Traveling toward hope
Three-year-old Maria* and her parents are armed with everything they own – clothes, keepsakes, pots and pans, and wood gathered for cooking. For the past two days, they have traveled seven hours a day on a crowded bus and are now waiting at a bus stop, holding onto their belongings as tightly as they hold onto hope.
It hasn’t been easy leaving their village, but they’ve heard that Kamuzu Central Hospital (KCH) in Lilongwe, Malawi (a country in southeastern Africa) might have a treatment for the leukemia that has poisoned Maria’s body. They are willing to do whatever it takes to bring their daughter home healthy. But first, they have to find a way to get from the bus stop to the hospital with Maria, who is too sick to walk.
Suddenly, a car pulls up and a few doctors jump out.
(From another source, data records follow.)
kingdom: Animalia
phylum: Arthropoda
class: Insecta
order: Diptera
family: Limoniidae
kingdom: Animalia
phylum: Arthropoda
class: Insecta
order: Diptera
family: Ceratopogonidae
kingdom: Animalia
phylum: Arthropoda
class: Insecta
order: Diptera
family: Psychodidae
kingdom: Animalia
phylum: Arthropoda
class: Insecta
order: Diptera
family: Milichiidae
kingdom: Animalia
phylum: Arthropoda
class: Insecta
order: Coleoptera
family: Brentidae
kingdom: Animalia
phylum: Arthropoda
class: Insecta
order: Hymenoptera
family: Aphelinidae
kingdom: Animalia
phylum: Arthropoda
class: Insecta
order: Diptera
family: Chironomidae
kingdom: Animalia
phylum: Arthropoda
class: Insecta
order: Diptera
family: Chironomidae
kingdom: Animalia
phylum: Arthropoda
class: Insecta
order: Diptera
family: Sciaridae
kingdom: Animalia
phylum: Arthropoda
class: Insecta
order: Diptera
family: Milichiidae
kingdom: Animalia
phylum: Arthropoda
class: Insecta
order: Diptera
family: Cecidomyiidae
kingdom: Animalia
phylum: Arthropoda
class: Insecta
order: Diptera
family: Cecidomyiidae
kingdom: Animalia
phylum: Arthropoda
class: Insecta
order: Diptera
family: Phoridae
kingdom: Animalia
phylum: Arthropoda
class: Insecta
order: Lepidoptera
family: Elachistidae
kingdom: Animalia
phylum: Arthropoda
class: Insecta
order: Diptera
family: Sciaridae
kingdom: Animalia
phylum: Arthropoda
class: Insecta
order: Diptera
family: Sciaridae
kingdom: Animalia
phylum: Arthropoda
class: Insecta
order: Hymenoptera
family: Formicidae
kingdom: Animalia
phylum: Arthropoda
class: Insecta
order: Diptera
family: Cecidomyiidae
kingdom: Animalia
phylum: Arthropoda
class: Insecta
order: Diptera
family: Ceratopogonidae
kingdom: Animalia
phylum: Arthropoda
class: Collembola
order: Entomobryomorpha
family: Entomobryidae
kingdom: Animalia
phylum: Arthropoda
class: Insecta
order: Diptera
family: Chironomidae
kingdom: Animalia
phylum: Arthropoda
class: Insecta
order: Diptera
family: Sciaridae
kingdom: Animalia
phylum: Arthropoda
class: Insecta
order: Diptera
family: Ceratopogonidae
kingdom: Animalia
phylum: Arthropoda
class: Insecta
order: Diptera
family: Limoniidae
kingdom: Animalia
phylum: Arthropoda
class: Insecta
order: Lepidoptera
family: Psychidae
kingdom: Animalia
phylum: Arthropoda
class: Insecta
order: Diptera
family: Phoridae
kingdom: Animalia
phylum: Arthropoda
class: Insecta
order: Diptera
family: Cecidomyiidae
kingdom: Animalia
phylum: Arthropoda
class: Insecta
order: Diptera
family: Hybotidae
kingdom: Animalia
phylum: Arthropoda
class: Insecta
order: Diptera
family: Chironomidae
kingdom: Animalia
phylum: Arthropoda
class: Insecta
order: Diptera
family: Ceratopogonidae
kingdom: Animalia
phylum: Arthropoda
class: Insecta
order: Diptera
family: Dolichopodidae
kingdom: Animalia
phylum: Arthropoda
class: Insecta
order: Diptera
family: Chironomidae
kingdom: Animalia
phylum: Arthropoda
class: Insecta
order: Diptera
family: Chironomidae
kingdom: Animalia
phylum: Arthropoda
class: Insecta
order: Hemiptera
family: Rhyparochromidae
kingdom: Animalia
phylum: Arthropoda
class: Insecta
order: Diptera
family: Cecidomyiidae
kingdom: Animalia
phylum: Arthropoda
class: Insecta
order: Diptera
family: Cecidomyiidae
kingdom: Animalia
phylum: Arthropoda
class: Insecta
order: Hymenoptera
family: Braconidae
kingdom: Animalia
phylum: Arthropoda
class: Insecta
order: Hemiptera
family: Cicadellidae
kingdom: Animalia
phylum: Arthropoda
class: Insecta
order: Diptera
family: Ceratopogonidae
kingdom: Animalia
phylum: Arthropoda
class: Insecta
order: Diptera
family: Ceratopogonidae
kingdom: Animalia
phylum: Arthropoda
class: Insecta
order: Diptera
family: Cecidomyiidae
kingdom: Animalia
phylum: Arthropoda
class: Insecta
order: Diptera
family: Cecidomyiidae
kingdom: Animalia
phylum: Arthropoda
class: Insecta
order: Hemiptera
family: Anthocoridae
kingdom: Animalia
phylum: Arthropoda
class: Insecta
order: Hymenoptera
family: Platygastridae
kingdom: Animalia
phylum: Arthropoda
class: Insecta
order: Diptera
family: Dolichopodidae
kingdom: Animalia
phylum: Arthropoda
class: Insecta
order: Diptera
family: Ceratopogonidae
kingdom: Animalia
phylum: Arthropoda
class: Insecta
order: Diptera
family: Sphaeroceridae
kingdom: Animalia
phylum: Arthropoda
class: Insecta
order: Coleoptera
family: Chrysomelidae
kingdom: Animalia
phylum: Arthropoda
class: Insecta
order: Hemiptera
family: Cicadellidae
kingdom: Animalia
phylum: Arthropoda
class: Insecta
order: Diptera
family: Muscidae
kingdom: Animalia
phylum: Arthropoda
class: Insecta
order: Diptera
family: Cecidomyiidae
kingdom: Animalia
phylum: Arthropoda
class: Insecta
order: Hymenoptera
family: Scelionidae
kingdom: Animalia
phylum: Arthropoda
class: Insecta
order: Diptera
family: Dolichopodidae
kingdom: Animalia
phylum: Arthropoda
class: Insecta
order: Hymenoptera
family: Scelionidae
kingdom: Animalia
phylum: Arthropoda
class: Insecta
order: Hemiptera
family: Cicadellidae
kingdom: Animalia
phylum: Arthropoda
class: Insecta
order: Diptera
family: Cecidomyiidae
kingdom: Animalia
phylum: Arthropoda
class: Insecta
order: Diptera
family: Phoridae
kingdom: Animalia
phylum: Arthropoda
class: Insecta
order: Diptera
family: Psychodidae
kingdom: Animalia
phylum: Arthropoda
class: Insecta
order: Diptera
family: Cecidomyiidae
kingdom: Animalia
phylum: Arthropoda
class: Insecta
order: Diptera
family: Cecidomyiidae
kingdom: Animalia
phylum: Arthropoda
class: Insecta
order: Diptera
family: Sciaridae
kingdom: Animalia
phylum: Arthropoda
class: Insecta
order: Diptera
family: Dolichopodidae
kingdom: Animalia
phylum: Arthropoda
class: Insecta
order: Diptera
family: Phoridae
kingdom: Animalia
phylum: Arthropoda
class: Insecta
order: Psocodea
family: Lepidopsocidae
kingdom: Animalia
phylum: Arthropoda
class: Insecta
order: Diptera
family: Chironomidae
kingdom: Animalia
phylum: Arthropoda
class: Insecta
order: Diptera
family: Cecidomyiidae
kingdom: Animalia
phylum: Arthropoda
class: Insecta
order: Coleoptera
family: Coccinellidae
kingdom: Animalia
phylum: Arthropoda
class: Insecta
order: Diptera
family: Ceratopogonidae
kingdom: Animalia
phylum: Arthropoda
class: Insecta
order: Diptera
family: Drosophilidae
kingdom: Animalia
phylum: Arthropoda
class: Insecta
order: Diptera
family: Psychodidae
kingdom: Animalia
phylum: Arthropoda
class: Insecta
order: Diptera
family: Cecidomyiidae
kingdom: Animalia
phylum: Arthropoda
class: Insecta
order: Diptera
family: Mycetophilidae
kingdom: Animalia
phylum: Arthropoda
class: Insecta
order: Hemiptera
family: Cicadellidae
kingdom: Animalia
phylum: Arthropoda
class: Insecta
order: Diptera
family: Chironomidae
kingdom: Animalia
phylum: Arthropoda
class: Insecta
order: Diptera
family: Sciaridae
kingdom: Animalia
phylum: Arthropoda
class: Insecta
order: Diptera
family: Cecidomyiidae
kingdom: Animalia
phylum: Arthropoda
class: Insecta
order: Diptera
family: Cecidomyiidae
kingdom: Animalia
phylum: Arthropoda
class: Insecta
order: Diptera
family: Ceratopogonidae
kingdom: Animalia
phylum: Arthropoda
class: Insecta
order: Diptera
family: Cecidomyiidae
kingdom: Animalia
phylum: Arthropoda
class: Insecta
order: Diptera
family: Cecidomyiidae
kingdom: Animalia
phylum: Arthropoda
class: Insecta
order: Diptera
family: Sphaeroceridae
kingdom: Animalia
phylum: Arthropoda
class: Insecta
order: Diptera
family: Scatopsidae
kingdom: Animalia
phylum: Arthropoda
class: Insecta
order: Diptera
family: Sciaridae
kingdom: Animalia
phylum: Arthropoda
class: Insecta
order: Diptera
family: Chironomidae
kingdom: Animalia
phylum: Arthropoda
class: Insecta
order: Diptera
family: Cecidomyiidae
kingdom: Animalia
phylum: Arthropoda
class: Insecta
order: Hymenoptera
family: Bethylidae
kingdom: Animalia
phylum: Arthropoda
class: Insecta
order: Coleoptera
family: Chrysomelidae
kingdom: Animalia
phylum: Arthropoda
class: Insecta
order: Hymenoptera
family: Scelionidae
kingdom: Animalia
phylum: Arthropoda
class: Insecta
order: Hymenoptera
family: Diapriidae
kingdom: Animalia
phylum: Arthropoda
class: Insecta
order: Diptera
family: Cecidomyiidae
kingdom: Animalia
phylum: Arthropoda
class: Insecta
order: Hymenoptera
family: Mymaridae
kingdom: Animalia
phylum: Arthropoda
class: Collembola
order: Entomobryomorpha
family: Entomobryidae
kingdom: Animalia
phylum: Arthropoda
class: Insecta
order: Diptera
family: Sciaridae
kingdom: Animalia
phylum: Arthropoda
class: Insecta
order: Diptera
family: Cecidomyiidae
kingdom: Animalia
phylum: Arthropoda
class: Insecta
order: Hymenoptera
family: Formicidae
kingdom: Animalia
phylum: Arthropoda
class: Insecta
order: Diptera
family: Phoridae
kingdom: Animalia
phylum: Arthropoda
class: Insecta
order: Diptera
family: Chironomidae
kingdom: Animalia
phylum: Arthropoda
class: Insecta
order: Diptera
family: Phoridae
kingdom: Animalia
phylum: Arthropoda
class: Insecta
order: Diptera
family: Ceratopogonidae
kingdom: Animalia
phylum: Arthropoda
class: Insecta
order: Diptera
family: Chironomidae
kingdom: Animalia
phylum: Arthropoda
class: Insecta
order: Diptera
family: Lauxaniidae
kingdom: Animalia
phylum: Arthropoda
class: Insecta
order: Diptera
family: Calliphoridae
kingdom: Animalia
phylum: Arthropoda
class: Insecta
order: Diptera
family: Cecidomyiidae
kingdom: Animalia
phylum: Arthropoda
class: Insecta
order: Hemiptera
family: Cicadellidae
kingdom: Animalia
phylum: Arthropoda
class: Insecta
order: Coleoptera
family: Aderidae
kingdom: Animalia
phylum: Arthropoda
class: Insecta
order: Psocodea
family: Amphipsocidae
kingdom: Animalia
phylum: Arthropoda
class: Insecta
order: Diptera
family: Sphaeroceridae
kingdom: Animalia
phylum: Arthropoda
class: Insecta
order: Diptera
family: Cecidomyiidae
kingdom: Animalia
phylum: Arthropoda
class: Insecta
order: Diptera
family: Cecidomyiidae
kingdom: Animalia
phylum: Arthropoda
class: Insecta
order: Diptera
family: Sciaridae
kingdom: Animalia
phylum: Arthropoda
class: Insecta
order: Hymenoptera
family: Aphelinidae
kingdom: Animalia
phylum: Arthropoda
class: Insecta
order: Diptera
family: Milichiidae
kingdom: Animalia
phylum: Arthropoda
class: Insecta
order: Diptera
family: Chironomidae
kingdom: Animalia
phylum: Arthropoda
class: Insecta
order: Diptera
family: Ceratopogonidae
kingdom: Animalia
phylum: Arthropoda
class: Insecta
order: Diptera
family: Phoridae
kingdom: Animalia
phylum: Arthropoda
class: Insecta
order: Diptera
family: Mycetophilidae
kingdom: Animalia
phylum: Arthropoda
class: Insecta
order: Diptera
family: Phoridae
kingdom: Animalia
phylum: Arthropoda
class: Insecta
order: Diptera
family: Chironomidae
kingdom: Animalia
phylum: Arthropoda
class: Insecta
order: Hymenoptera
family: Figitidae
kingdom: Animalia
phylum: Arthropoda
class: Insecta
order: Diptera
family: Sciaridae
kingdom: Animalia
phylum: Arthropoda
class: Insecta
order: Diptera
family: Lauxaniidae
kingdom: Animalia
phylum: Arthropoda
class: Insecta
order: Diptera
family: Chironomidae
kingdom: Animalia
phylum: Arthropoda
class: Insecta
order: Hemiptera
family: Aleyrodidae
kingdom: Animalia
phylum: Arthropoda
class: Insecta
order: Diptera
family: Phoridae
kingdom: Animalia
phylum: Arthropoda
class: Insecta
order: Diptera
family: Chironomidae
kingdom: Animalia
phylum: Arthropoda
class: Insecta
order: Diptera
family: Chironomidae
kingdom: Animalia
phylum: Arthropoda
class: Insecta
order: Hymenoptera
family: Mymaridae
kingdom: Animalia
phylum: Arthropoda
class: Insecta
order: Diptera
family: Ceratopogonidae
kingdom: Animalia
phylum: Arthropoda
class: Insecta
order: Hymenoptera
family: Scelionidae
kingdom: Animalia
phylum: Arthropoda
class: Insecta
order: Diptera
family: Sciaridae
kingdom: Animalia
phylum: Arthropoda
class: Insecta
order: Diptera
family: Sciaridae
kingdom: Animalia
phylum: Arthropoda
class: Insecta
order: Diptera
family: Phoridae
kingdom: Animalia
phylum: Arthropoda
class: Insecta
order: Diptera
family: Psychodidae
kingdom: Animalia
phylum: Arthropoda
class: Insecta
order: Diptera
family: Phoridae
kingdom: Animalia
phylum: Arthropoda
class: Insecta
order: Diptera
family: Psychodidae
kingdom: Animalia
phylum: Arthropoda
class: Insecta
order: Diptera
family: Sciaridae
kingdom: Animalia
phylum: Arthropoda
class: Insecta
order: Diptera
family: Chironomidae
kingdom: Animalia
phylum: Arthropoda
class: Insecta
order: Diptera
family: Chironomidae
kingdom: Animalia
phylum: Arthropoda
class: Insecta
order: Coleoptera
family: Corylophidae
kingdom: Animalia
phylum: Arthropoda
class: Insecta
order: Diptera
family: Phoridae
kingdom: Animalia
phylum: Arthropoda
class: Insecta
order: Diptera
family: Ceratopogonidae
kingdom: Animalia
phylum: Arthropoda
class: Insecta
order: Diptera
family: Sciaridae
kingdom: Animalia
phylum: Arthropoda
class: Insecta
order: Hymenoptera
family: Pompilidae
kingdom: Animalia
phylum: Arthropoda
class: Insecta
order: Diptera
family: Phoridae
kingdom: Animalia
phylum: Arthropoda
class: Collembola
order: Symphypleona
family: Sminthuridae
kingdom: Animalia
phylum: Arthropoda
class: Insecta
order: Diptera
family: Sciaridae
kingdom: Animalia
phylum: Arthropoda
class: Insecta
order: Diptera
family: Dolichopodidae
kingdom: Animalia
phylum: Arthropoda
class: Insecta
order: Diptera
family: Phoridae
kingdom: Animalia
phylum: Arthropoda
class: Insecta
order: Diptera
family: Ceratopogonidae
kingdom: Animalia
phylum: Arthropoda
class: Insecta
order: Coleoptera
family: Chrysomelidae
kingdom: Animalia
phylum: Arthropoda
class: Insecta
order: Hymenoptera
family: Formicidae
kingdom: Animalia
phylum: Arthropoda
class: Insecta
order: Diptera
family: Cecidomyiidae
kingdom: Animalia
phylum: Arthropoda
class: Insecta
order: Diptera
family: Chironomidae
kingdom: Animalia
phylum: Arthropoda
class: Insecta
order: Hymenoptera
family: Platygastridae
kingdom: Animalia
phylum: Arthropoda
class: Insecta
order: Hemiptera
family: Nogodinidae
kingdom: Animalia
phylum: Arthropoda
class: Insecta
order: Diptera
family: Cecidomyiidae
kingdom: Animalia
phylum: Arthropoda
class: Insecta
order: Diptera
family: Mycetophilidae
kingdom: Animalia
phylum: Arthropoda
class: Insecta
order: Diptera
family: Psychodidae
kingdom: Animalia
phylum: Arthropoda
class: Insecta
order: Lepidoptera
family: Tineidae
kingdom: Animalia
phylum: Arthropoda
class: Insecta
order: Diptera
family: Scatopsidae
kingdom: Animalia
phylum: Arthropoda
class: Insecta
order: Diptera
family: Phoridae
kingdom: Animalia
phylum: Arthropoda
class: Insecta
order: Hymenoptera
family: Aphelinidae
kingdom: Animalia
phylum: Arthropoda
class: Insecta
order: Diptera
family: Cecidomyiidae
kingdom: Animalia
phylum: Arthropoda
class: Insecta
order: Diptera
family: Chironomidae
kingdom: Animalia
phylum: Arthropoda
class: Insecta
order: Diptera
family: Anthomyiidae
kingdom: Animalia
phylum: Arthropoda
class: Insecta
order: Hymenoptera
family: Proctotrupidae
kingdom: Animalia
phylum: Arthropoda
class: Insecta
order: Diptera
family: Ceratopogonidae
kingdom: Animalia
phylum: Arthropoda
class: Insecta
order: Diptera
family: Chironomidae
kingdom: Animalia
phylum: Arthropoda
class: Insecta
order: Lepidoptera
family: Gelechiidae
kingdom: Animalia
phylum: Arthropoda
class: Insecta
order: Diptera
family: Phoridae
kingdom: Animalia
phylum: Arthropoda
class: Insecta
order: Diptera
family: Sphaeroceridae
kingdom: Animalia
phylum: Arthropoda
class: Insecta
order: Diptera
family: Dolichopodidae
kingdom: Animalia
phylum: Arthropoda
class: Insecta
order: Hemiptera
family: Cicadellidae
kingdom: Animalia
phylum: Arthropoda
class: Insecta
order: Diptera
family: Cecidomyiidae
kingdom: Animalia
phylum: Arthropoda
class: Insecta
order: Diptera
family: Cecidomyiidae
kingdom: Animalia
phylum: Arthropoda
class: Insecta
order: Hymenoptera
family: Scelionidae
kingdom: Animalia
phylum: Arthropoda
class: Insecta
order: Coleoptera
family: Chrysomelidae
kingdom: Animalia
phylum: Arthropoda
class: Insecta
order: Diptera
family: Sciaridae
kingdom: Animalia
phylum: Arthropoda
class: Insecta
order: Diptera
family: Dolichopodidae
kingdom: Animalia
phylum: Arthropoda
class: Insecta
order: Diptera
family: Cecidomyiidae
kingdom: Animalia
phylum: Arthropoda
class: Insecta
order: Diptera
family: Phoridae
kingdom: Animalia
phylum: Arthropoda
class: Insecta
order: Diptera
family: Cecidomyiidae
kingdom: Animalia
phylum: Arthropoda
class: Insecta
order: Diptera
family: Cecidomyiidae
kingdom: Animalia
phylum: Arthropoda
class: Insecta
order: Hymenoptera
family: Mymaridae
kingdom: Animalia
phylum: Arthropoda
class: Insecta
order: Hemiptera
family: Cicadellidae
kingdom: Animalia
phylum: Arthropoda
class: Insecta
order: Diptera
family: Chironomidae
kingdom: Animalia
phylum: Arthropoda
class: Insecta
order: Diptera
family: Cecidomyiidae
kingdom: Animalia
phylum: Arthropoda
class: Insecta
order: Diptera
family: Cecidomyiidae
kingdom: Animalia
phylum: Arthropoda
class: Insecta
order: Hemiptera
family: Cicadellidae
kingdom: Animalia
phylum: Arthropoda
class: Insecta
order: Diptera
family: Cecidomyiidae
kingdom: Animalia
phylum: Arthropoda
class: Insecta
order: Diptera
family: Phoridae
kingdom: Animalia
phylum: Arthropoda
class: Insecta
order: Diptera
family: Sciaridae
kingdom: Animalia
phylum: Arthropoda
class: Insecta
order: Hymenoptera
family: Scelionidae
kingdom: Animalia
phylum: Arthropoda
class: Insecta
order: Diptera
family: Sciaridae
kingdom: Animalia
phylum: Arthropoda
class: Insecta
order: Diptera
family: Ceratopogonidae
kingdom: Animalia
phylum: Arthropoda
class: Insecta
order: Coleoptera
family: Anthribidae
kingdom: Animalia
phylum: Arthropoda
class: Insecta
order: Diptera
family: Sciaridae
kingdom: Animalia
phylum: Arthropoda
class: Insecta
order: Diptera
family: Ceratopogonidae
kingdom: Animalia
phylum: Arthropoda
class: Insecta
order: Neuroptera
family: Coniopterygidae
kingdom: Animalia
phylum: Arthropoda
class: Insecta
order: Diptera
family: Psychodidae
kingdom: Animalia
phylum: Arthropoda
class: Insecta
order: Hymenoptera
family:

They carry Maria to the car and help her family pile in, their belongings loaded onto their laps.
This isn’t your typical hospital intake, but it’s how things go at KCH’s pediatric oncology ward – a place where treating kids with cancer means caring for their families, earning their trust, and sometimes, picking them up at the bus stop.
On the ground
KCH’s oncology ward runs in large part thanks to the Baylor International Pediatric Aids Initiative (BIPAI), an integral player in the global fight against pediatric HIV/AIDS, founded in the late 1990s. Since then, BIPAI has built on the foundation of their HIV/AIDS work to expand care to include treating malnutrition, tuberculosis, and maternal and pediatric health concerns in underserved areas all around the world – including oncology and hematology at KCH’s pediatric ward in Lilongwe.
Patients often travel far distances to receive care at KCH, and those going through cancer treatment might be admitted for several months. Unlike hospitals in resource-rich countries like the United States, there are no extra beds or family care facilities to house parents and siblings. Often, there aren’t even enough beds for every patient.
“The reality of a hospital in a place like Malawi is just ... it’s tough,” says Dr. Stephen Martin, a pediatric oncologist from the United States who began working with BIPAI in Malawi six months ago. “There are two or three patients to a bed. You have patients and families sleeping on the floor…but there are little things that we can do to make huge improvements in both the quality of the facilities and the quality of care that we have to offer them.”